------ TEXT FOR ANALYSIS ------

All Products
Search
Document Center

MaxCompute:Develop a UDF in Python 3

Last Updated:Feb 01, 2024

MaxCompute allows you to write a user-defined function (UDF) in Python 3 to meet your business logic requirements. This topic describes how to write a UDF in Python 3.

UDF code structure

You can use MaxCompute Studio to write UDF code in Python 3. The UDF code can contain the following information:

  • Module import: required.

    UDF code must include from odps.udf import annotate, which is used to import the function signature. This way, MaxCompute can identify the function signature that is defined in the code. If you want to reference files or tables in UDF code, the UDF code must include from odps.distcache import get_cache_file or from odps.distcache import get_cache_table.

  • Function signature: required.

    The function signature is in the @annotate(<signature>) format. The signature parameter is used to define the data types of the input parameters and return value of the UDF. For more information about function signatures, see Function signatures and data types.

------ PROVIDED MATERIAL ------

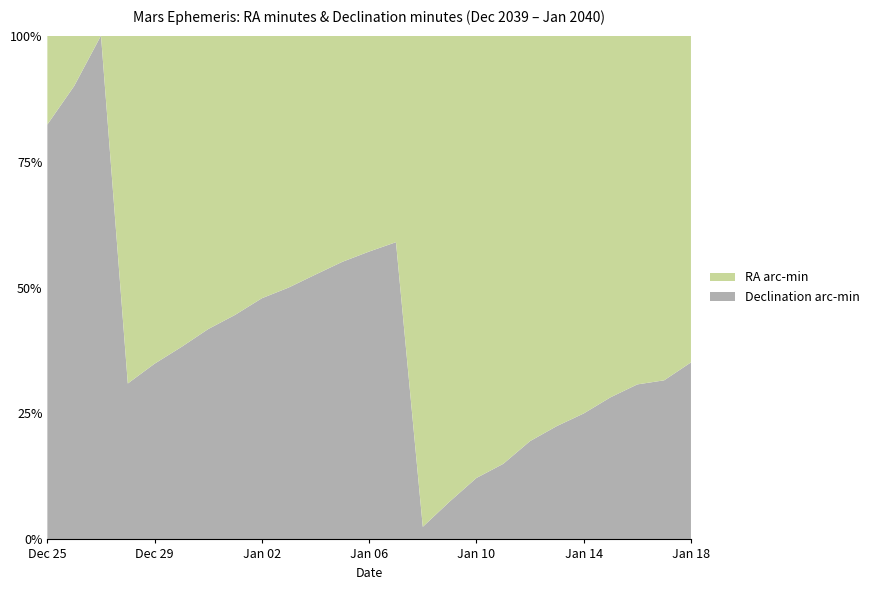

Reading left to right, transcribe all the data shown in this chart.

RA hours (min): Dec 25=3	Dec 26=2	Dec 27=0	Dec 28=58	Dec 29=56	Dec 30=55	Dec 31=53	Jan 01=51	Jan 02=49	Jan 03=48	Jan 04=46	Jan 05=44	Jan 06=42	Jan 07=41	Jan 08=39	Jan 09=37	Jan 10=36	Jan 11=34	Jan 12=33	Jan 13=31	Jan 14=30	Jan 15=28	Jan 16=27	Jan 17=26	Jan 18=24
Declination (min): Dec 25=14	Dec 26=18	Dec 27=22	Dec 28=26	Dec 29=30	Dec 30=34	Dec 31=38	Jan 01=41	Jan 02=45	Jan 03=48	Jan 04=51	Jan 05=54	Jan 06=56	Jan 07=59	Jan 08=1	Jan 09=3	Jan 10=5	Jan 11=6	Jan 12=8	Jan 13=9	Jan 14=10	Jan 15=11	Jan 16=12	Jan 17=12	Jan 18=13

------

▶ _WORK ORDER_
Pick up the page on writing MaxCompute UDFs in Python 3 and continue it from its last sentence. The lines above are not needed here.

▶ _WRITTEN REPLY_
  • Custom Python class: required.

    A custom Python class is the organizational unit of UDF code. This class defines the variables and methods that are used to meet your business requirements. In UDF code, you can also reference third-party libraries that are installed in MaxCompute or reference files or tables. For more information, see Third-party libraries or Reference resources.

  • evaluate method: required.

    The evaluate method is contained in the custom Python class. The evaluate method defines the input parameters and return value of the UDF. Each Python class can contain only one evaluate method.

Sample code:

# Import the function signature. 
from odps.udf import annotate
# The function signature. 
@annotate("bigint,bigint->bigint")
# The custom Python class. 
class MyPlus(object):
# The evaluate method. 
   def evaluate(self, arg0, arg1):
       if None in (arg0, arg1):
           return None
       return arg0 + arg1

Limits

  • Access the Internet by using UDFs

    By default, MaxCompute does not allow you to access the Internet by using UDFs. If you want to access the Internet by using UDFs, fill in the network connection application form based on your business requirements and submit the application. After the application is approved, the MaxCompute technical support team will contact you and help you establish network connections. For more information about how to fill in the network connection application form, see Network connection process.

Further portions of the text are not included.